窓を開けると、夏から秋に変わり始めたばかりの心地良い風が、そよそよと吹き込んでくる。その風が、涙で濡れた頬をそっと撫でていく・・・。
結局飛び降りることはできなかった。
そんな状況で、あの時もしもインターネットがあったら、12歳の私はきっと顔も本名も知らない人たちに訴えていただろう。
「誰か私を助けてほしい。自由になりたい」と。
その声を聞いた優しそうなおじさんに、
「家においで」
なんて言われたら、確実について行ったかもしれない。だって本当に自由になりたかったし、優しくしてくれる人がその人しか居なかったとしたら、そりゃあついて行くよ。12歳なんだから、先のことをいろいろ考えられるほどの賢さなんてまだ持ち合わせていないのだから。
大阪の女の子の事件に話を戻すと、きっとこの女の子も事情は違えどあの時の私と同じように自由を与えてもらえなかったのかもしれない。そこをネットの闇に付け込まれたのだろう。
ちなみに 監禁した男の方も、高校受験がうまくいかなかったことがきっかけで、人生が一変したと聞いた。

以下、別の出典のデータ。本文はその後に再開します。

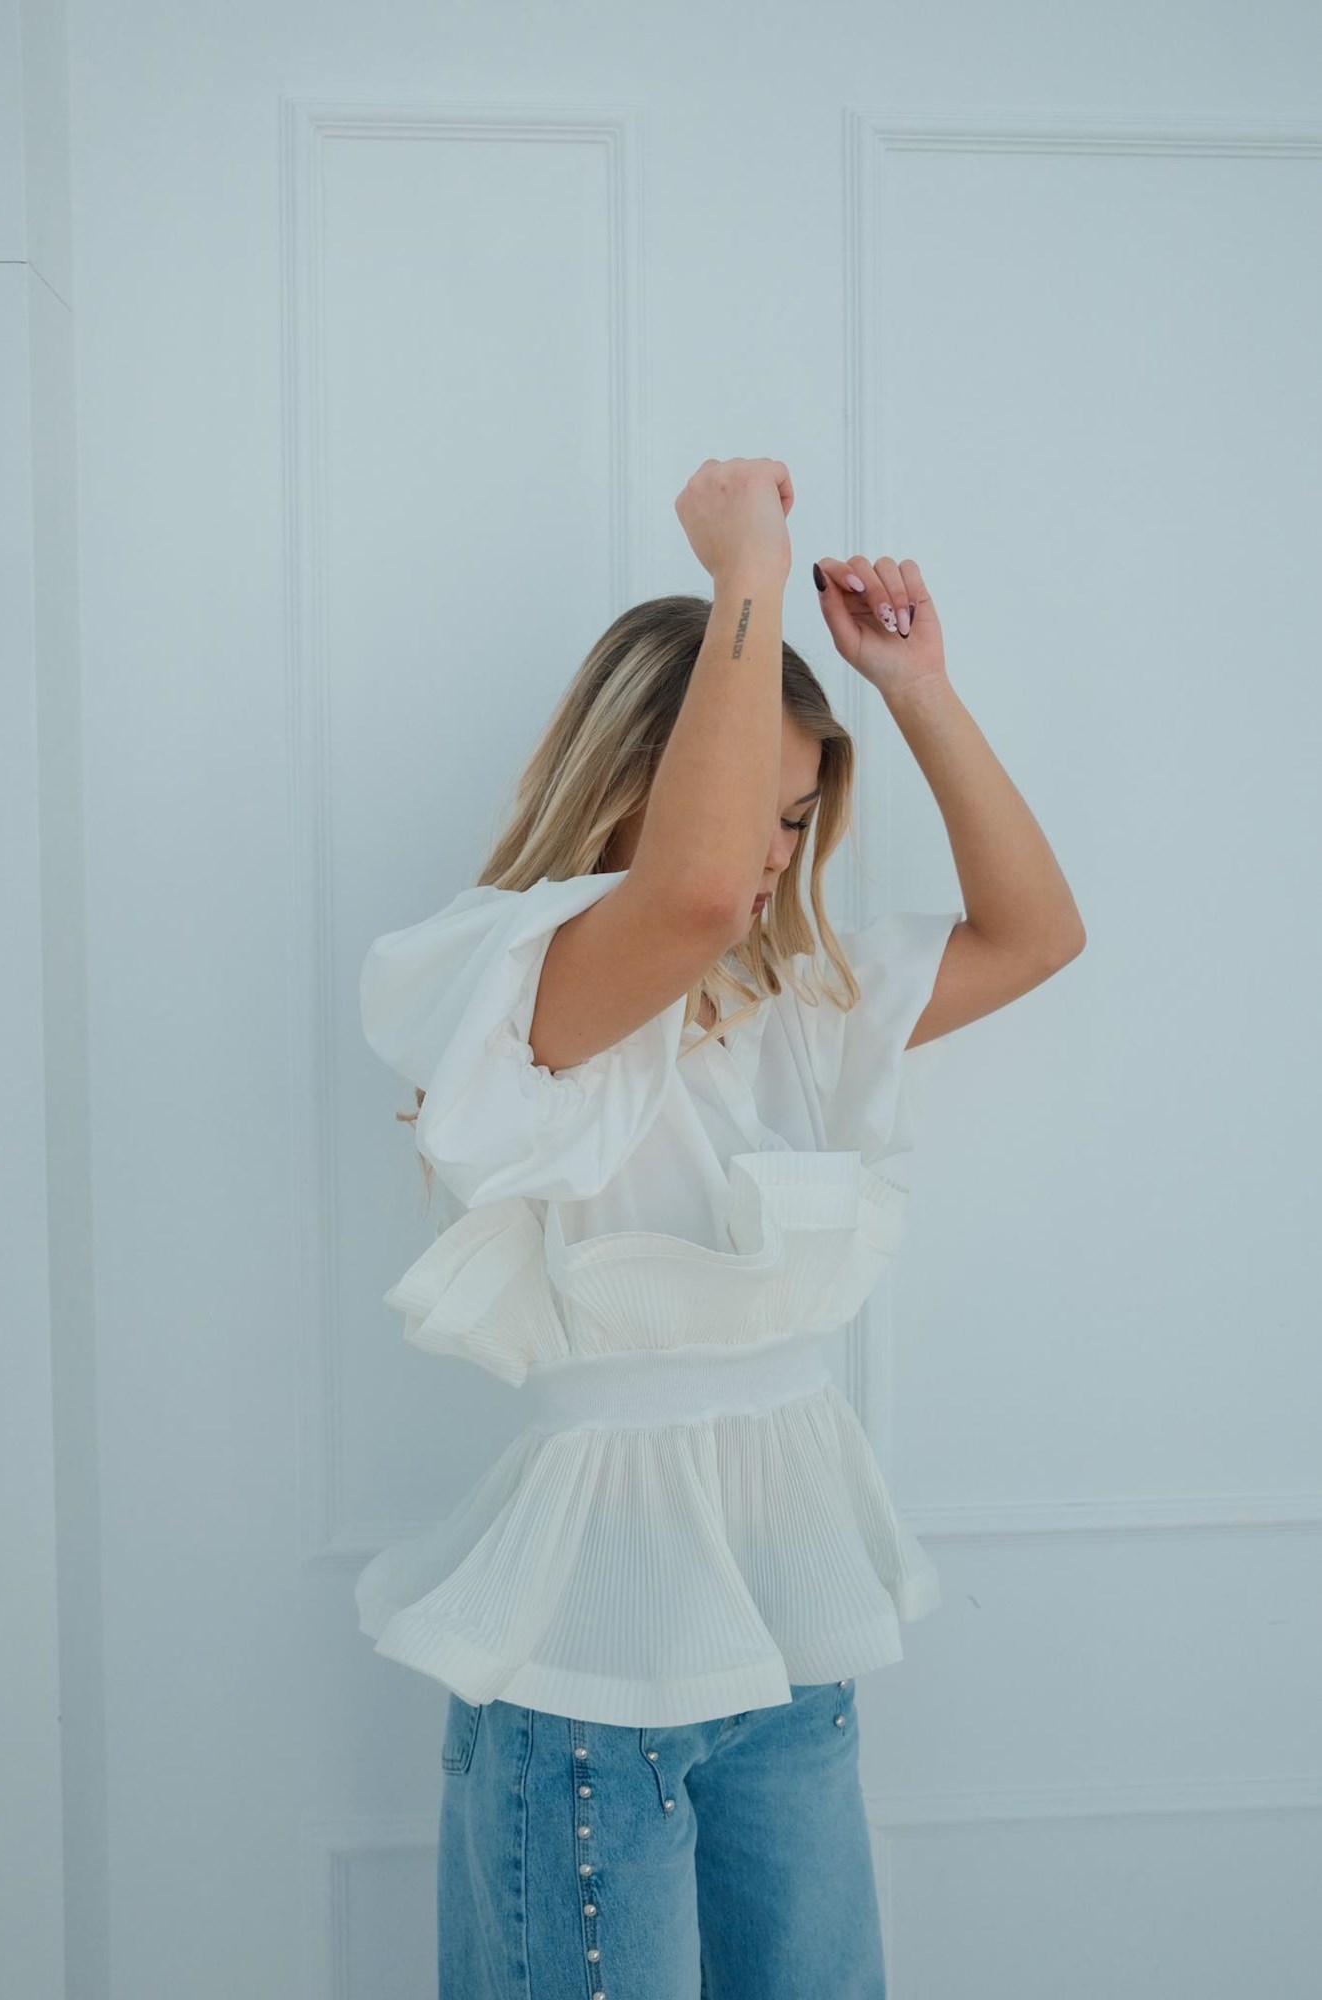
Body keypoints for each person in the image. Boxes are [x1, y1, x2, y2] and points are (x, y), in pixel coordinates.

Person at [355, 457, 1087, 1997]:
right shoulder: (515, 978)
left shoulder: (794, 1005)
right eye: (745, 811)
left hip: (785, 1622)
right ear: (630, 778)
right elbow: (683, 897)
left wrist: (915, 688)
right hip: (589, 1668)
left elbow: (1036, 935)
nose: (765, 858)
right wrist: (746, 564)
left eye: (795, 820)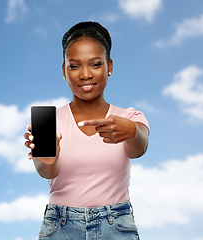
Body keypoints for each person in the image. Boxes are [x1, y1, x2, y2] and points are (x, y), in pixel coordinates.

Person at [23, 21, 149, 240]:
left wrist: (131, 132)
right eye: (74, 66)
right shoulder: (48, 121)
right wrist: (47, 158)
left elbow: (139, 148)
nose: (85, 74)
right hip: (61, 225)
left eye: (95, 64)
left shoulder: (129, 117)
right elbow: (47, 173)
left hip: (116, 224)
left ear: (109, 66)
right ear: (64, 70)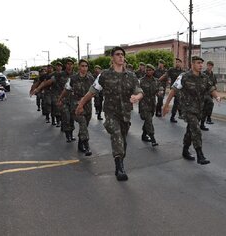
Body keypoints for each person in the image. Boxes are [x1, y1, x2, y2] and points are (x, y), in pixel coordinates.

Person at [75, 46, 143, 181]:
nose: (120, 57)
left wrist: (137, 97)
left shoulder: (131, 75)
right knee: (116, 135)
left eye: (122, 55)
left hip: (125, 114)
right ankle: (119, 168)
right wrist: (81, 104)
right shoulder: (104, 75)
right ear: (112, 58)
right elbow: (92, 91)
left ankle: (120, 160)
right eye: (117, 54)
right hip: (111, 113)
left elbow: (139, 90)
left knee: (122, 141)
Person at [163, 56, 221, 165]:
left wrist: (217, 97)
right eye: (198, 63)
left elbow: (211, 88)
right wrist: (166, 105)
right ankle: (200, 154)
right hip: (187, 108)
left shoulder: (204, 77)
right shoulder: (184, 76)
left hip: (199, 108)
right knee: (196, 129)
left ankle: (185, 150)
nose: (200, 65)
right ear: (192, 64)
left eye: (201, 63)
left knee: (191, 130)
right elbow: (173, 90)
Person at [58, 59, 94, 156]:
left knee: (85, 125)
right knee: (82, 122)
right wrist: (60, 99)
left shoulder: (91, 79)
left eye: (86, 66)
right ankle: (86, 145)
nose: (84, 68)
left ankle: (80, 144)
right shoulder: (73, 78)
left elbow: (94, 92)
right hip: (76, 105)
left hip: (88, 106)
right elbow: (66, 89)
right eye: (82, 66)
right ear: (79, 67)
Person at [139, 64, 164, 146]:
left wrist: (160, 92)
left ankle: (143, 135)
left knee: (148, 120)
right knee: (149, 120)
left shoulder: (156, 81)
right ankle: (152, 138)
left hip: (152, 104)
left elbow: (159, 88)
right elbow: (137, 90)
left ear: (153, 71)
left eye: (150, 70)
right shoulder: (141, 81)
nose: (148, 71)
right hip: (144, 103)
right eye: (147, 70)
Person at [159, 58, 184, 122]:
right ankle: (170, 113)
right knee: (174, 102)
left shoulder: (183, 72)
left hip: (180, 90)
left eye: (178, 62)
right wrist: (158, 80)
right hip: (173, 89)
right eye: (176, 62)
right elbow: (165, 75)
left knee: (177, 103)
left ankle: (173, 116)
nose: (177, 63)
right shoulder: (171, 70)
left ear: (181, 63)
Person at [202, 61, 217, 127]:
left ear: (212, 66)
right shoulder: (203, 74)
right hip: (204, 94)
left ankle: (208, 118)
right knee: (204, 108)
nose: (209, 67)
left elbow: (215, 84)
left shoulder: (213, 75)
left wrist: (215, 89)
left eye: (210, 65)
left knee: (209, 107)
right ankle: (204, 121)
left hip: (210, 94)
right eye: (208, 65)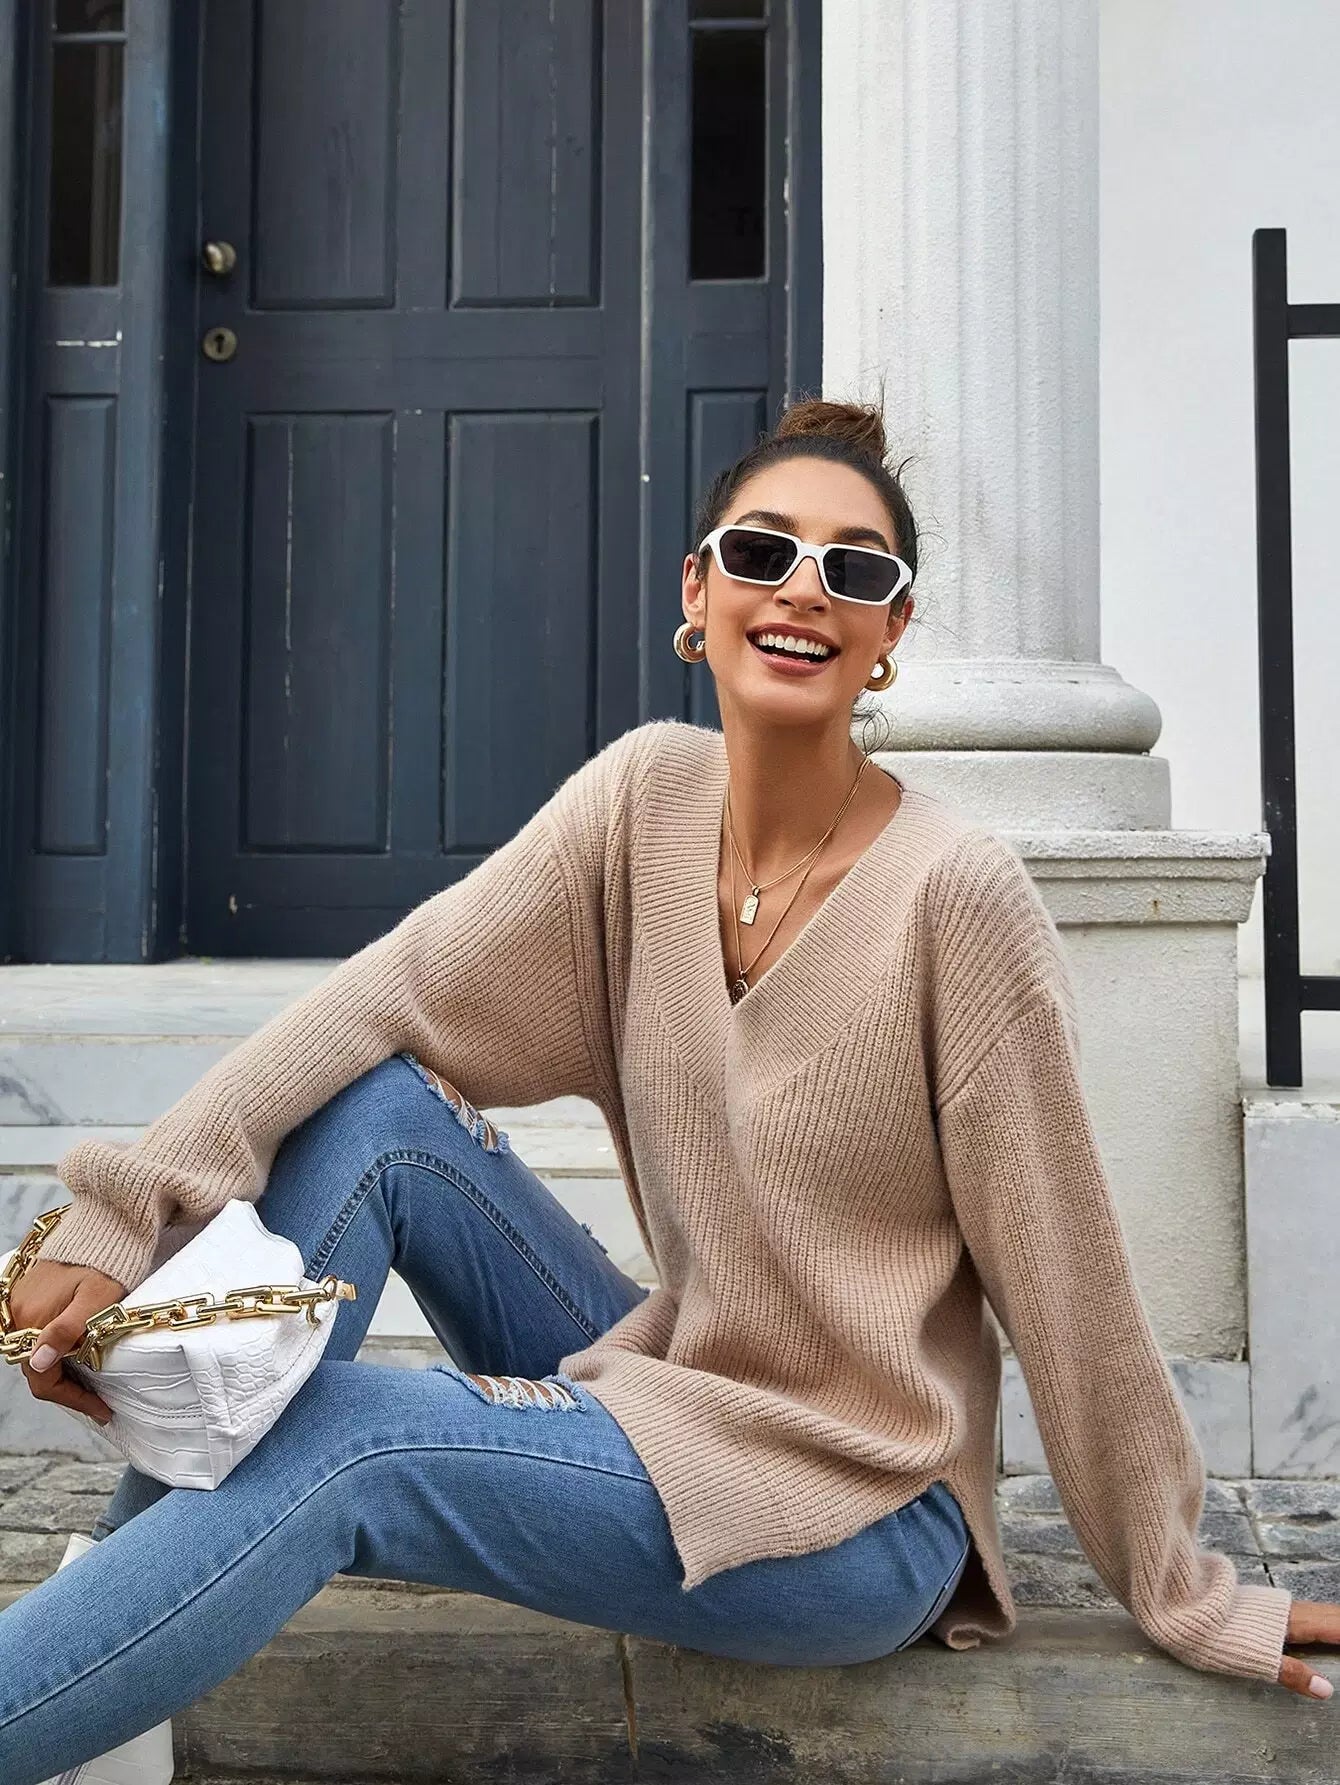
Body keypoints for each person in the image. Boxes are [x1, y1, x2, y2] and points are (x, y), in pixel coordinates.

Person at [1, 398, 1333, 1782]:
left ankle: (98, 1655)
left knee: (345, 1439)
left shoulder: (958, 898)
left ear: (891, 633)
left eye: (854, 569)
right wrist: (122, 1213)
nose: (804, 589)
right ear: (699, 591)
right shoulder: (643, 803)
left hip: (858, 1505)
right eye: (764, 551)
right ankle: (129, 1625)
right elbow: (384, 996)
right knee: (379, 1115)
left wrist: (1180, 1585)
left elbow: (1069, 1275)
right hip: (681, 1380)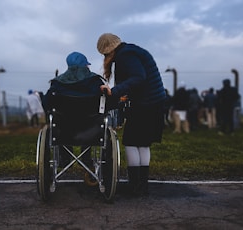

マスコミやネットがこぞって叩きまくっているように、この事件は自分の一方的な欲のために、闇を抱えた女の子を監禁した男も悪いし、知らない人にほいほいついて行ってしまった女の子も悪いし、女の子の闇に気づいてあげなかった、いやもしかしたらその闇を作っていたかもしれない女の子の母親も悪いし、そんな危険なところにいつでもすぐにアクセスできてしまうネットと言う存在も悪い。ぜーんぶ悪いのだ。
この事件も、現代人や世の中の闇を浮き彫りにしている事件なのかもしれない。